## REQUEST A
Express the entries as a Markdown table with the columns Row and Line. Put each line from the start of the entries up to and including the line containing "Wickeln Sie den Mürbeteig in Frischhaltefolie" in its own numbered row, skipping blank lines and leaving out the pictures.

## SUPPLIED TEXT
================================
Matthew Adam Casey (born 13 November 1999) is an English professional footballer who plays for Gosport Borough as a defender.

Club career

Portsmouth
Casey signed a third year scholarship deal in May 2018 after two years with the under-18s. He made his Portsmouth first-team debut on 4 December 2018 in a 2–1 win against Arsenal U21s in the Checkatrade Trophy.

On 8 February 2019, Casey signed for Basingstoke Town, on a loan deal until the end of the season but played only once for them before returning to Gosport Borough on loan.

On 26 June 2019, Casey signed his first professional contract with Portsmouth.

During his time in the Portsmouth squad Casey was given the nickname 'Rodney' due to his striking resemblance to Rodney Trotter from Only Fools and Horses.

On 21 September 2019, Casey moved to Havant & Waterlooville on loan and made his debut on the same day in a 2-1 win against Taunton Town in the FA Cup. 

Casey was released by Portsmouth at the end of the 2019–20 season.
================================
## PROVIDED MATERIAL
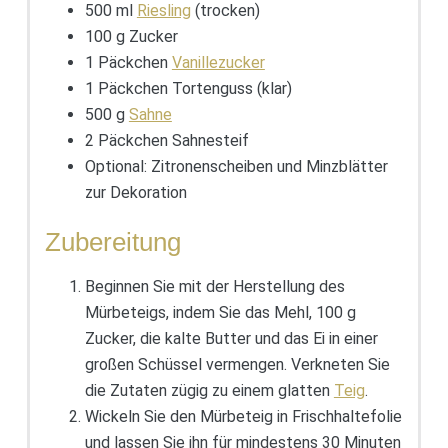
500 ml
Riesling
(trocken)
100 g Zucker
1 Päckchen
Vanillezucker
1 Päckchen Tortenguss (klar)
500 g
Sahne
2 Päckchen Sahnesteif
Optional: Zitronenscheiben und Minzblätter
zur Dekoration
Zubereitung
Beginnen Sie mit der Herstellung des
Mürbeteigs, indem Sie das Mehl, 100 g
Zucker, die kalte Butter und das Ei in einer
großen Schüssel vermengen. Verkneten Sie
die Zutaten zügig zu einem glatten
Teig
.
Wickeln Sie den Mürbeteig in Frischhaltefolie
und lassen Sie ihn für mindestens 30 Minuten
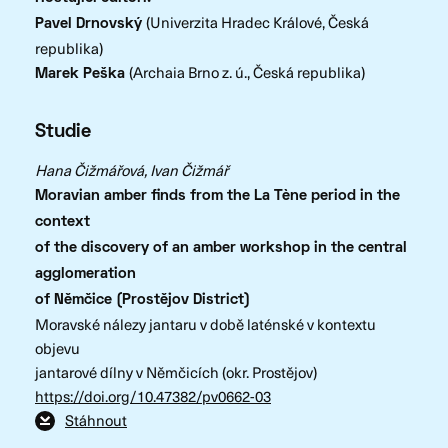
(Univerzita Hradec Králové, Česká
Pavel Drnovský
republika)
(Archaia Brno z. ú., Česká republika)
Marek Peška
Studie
Hana Čižmářová, Ivan Čižmář
Moravian amber finds from the La Tène period in the
context
of the discovery of an amber workshop in the central
agglomeration
of Němčice (Prostějov District)
Moravské nálezy jantaru v době laténské v kontextu
objevu
jantarové dílny v Němčicích (okr. Prostějov)
https://doi.org/10.47382/pv0662-03
Stáhnout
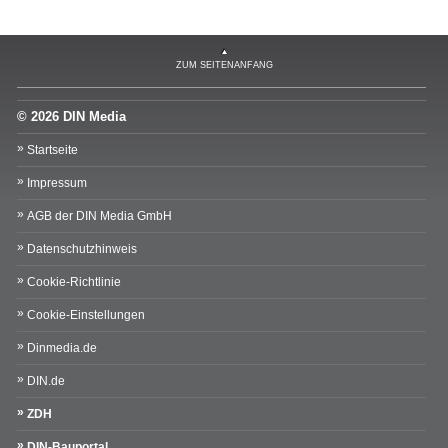
ZUM SEITENANFANG
© 2026 DIN Media
Startseite
Impressum
AGB der DIN Media GmbH
Datenschutzhinweis
Cookie-Richtlinie
Cookie-Einstellungen
Dinmedia.de
DIN.de
ZDH
DIN-Bauportal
================================
## REQUEST B
Answer these questions from the footballer biography:
(i) On what date did Casey make his Portsmouth first-team debut?
(ii) Which club did Casey join on loan on 21 September 2019?
(iii) On what date did Casey sign his first professional contract with Portsmouth?

## WRITTEN REPLY A
| Row | Line |
|---|---|
| 1 | 500 ml |
| 2 | Riesling |
| 3 | (trocken) |
| 4 | 100 g Zucker |
| 5 | 1 Päckchen |
| 6 | Vanillezucker |
| 7 | 1 Päckchen Tortenguss (klar) |
| 8 | 500 g |
| 9 | Sahne |
| 10 | 2 Päckchen Sahnesteif |
| 11 | Optional: Zitronenscheiben und Minzblätter |
| 12 | zur Dekoration |
| 13 | Zubereitung |
| 14 | Beginnen Sie mit der Herstellung des |
| 15 | Mürbeteigs, indem Sie das Mehl, 100 g |
| 16 | Zucker, die kalte Butter und das Ei in einer |
| 17 | großen Schüssel vermengen. Verkneten Sie |
| 18 | die Zutaten zügig zu einem glatten |
| 19 | Teig |
| 20 | . |
| 21 | Wickeln Sie den Mürbeteig in Frischhaltefolie |

## WRITTEN REPLY B
(i) 4 December 2018
(ii) Havant & Waterlooville
(iii) 26 June 2019